#### Extracted text

…who have either lost data without a backup or will in the future. As much as I hate to admit it, I belong to the first group (and also to the second). Yeah Yeah Yeah, I am an IT professional and should know better… But what do you do if hard disks get so big that the only solution is to back up to a hard disk that is just as unreliable?? I had just last week decided to move data to the disk that crashed (on Friday the 13th no less) because it was the newer one, and in a machine with a faster CD burner too…
Just my luck!! (needless to say, there will be no KastPod for a while)
UPDATE:
For those interested… On Friday the 13th, after I had moved a bunch of stuff — in the prior week — from my laptop onto the “booh disk” because this machine is newer and has a faster CD burner (so I could do some backups), I decided to check how fragged the disk was. I didn’t actually do a defrag, just had windows analyze the frag level. While it was doing that, the machine BSOD’ed on me. I have the exact error message written down somewhere in case you are interested. When I rebooted, I was greeted with a nice “Not a system disk or disk failure” message. NICE!! The first thing I could find was the manufacturer’s recovery disk, so I stuck it in the machine, just so I could boot it up and check the damage. It told me that (paraphrasing here) recovery could not continue becuase a hard disk wasn’t found. NICE!! X2… YIKES!!!
However, when I took the disk out and restarted the machine, it came back up as if nothing ever happened. After a big sigh of relief, I went to bed. The next morning, I was greeted by the same scary error message. Not a system disk or disk failure. Ok, I’ll admit… I freaked out! After regaining my composure… Thinking that I would just boot the machine from another hard drive and then check what was wrong with the drive that was now clearly dead, or at least not accessible to boot from, I reached for my stack of spare hard disks (yup, I have a whole stack of those). I opened the machine and much to my surprise, it didn’t have an (E)IDE controller, just SATA. Now SATA are the nicer disks, but not having another SATA drive, that didn’t do me any good.
Now I am not entirely stupid, I also have a little gizmo that is known as a “hard drive enclosure”. Basically it’s a little case that makes any internal drive an external USB drive. I grabbed one of my spare drives stuck it in the enclosure, connected it to a USB port and restarted the machine. And hey presto…. NOTHING!!! I swapped USB ports, checked the BIOS…. There was no way in hell, I was going to make this machine boot from a USB disk. Next time I buy a cheap computer, please slap me!

########

Work instruction A:
Answer these questions about the disk-crash post, one per line:
(i) On what day did the disk crash?
(ii) What message appeared when the machine was rebooted?
(iii) What kind of disk controller did the machine have instead of an (E)IDE one?
Work instruction B: Carry on writing the disk-crash post from its final sentence.

#### Data listing

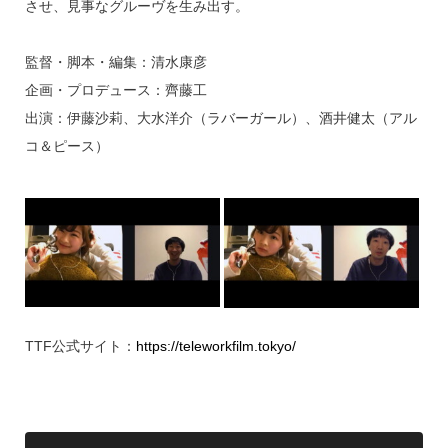
させ、見事なグルーヴを生み出す。
監督・脚本・編集：清水康彦
企画・プロデュース：齊藤工
出演：伊藤沙莉、大水洋介（ラバーガール）、酒井健太（アル
コ＆ピース）
TTF公式サイト：
https://teleworkfilm.tokyo/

########

Answer box A:
(i) Friday the 13th
(ii) "Not a system disk or disk failure"
(iii) Only SATA

Answer box B:
So I went to the store and 138 dollars later I was a 250 Gig SATA disk richer… Knowing the recovery CD of the machine wasn’t going to do it (because it relies on information that is on the hard disk that came with the machine — What are these manufacturers thinking??) I located my somewhat legal Windows XP CD. I say somewhat legal because I do own a legal version of XP, it’s somewhat legal because it’s already installed on another machine… But damn, I had to do something…
This is where the story goes beyond my 20 years of experience with computers. The install of Windows failed. I tried again and it failed again… at a different point in the install, but nevertheless… Now I was really… well… frazzled. Just to try something I unplugged the new disk from the motherboard (OK, in reality I janked the cable out). Reboot… As if by magic the old disk seemed to re-appear. HURRAY!!! Well, somewhat of a harray. Recognizing that the last shutdown wasn’t quite up to par, windows insisted on running a chckdsk. Probably not a bad idea, except that on a 160 gig drive, that takes forever. 55% through all the little checks and tests… POOF! The machine spontaneously rebooted. I treid again, same thing 55% and Blam!! So I decided to skip the check. The machine booted up and into Windows! Hurray!!!
Not really! Halfway into starting up the virus scanner it BSOD’ed again. So back to restarting it and letting window run chckdsk. Once again, at 55 percent it rebooted. The next boot I decided to stick the recovery disk in the CD drive… Don’t know why, but I did. Somehow that did the trick. It fixed the error on the disk, reinstalled Windows and… and this is most important, left all my data alone!!! Go figure!! All the tests I have performed so far, say that the disk is operating well within specs.
I am glad, because after spending almost 150 dollars I really need the IRS to cough up my tax-return and the files to file that baby are… I am not stupid! They are safely backed up to the new disk as well as on my laptop as well as on CD. Now all I have to do is reinstall my tax software.